New York hotelier and real estate magnate Leona Helmsley left millions to her beloved dog, Trouble, and billions more for the care of dogs in general, The New York Times said.

Helmsley left instructions that an entire charitable trust valued at $5 billion to $8 billion and amounting to virtually all of her estate, be used for the care and welfare of dogs, the newspaper said, citing two people who had seen the document and described it on condition of anonymity.

The two said Helmsley signed the document in 2003 to establish goals for the trust that would disburse assets after her death.

The first goal was to help indigent people and the second to provide for the care and welfare of dogs, the newspaper said. But a year later, she deleted the first goal.

But all the money may not go to the dogs, the article said.

It said the mission statement also has a provision that Helmsley's trustees may use their discretion in distributing the funds, and some lawyers say the statement may not mean much, given that it was not incorporated into her will or the trust documents.

Helmsley, who was known as "the Queen of Mean'' because of the way she dealt with her employees, had a soft spot for her dog.

But a New York court last month lowered the dog's inheritance to $2 million from $12 million on grounds that Helmsley was mentally unfit when she made her will.

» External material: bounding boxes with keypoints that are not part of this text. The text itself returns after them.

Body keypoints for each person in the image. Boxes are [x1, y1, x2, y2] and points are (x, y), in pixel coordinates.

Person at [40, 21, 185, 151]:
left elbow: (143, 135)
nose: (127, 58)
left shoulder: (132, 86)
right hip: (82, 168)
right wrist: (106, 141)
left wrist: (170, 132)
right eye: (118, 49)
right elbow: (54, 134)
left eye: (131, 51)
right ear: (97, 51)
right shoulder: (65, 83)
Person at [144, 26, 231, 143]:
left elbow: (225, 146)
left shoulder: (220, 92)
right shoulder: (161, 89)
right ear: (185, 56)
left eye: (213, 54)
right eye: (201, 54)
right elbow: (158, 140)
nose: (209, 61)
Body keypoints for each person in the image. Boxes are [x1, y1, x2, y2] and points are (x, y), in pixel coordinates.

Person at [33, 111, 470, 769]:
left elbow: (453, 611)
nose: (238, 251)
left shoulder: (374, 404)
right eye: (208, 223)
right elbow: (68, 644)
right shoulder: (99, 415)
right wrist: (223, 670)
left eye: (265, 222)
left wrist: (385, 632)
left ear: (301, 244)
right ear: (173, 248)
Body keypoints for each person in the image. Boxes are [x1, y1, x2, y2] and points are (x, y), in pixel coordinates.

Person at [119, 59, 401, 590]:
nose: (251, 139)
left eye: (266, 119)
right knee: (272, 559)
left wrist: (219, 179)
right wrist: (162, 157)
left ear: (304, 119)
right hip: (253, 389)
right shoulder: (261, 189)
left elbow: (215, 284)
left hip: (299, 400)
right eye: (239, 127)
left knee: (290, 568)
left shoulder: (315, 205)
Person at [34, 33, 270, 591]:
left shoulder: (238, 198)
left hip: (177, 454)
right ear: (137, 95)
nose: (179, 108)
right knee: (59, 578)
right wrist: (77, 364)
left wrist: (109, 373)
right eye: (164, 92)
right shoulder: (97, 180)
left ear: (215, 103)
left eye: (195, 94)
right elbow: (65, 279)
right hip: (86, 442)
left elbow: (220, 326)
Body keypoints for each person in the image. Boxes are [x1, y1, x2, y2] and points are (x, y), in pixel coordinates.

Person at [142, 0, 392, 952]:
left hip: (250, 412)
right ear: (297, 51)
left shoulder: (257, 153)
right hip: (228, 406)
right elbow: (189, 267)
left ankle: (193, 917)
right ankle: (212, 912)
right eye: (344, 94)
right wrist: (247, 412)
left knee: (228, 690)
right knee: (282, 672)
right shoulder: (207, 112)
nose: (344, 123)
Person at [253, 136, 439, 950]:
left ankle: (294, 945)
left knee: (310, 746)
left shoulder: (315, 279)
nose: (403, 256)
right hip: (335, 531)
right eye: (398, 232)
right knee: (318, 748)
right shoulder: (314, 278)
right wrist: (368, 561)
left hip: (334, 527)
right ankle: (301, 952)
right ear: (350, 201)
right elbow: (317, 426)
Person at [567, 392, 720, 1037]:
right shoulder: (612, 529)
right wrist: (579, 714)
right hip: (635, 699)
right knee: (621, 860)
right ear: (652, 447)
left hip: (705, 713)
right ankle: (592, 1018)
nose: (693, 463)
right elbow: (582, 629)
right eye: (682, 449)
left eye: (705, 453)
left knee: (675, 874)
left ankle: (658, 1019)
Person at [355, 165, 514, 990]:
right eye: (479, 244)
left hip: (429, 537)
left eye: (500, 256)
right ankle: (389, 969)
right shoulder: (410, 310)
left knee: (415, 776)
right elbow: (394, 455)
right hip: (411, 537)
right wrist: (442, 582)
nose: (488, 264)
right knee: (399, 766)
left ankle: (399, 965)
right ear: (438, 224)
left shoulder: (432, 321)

A spokesman for the executors of Helmsley's estate told the Times they did not want to comment on the statement because they were still working to determine the trust's direction.

Helmsley died in August 2007 at age 87. She amassed a fortune in real estate and hotels with her husband, Harry Helmsley, who died in 1997.

Famously quoted as having said "only the little people pay taxes,'' Helmsley spent 18 months in federal prison for evading $1.7 million in taxes in 1989.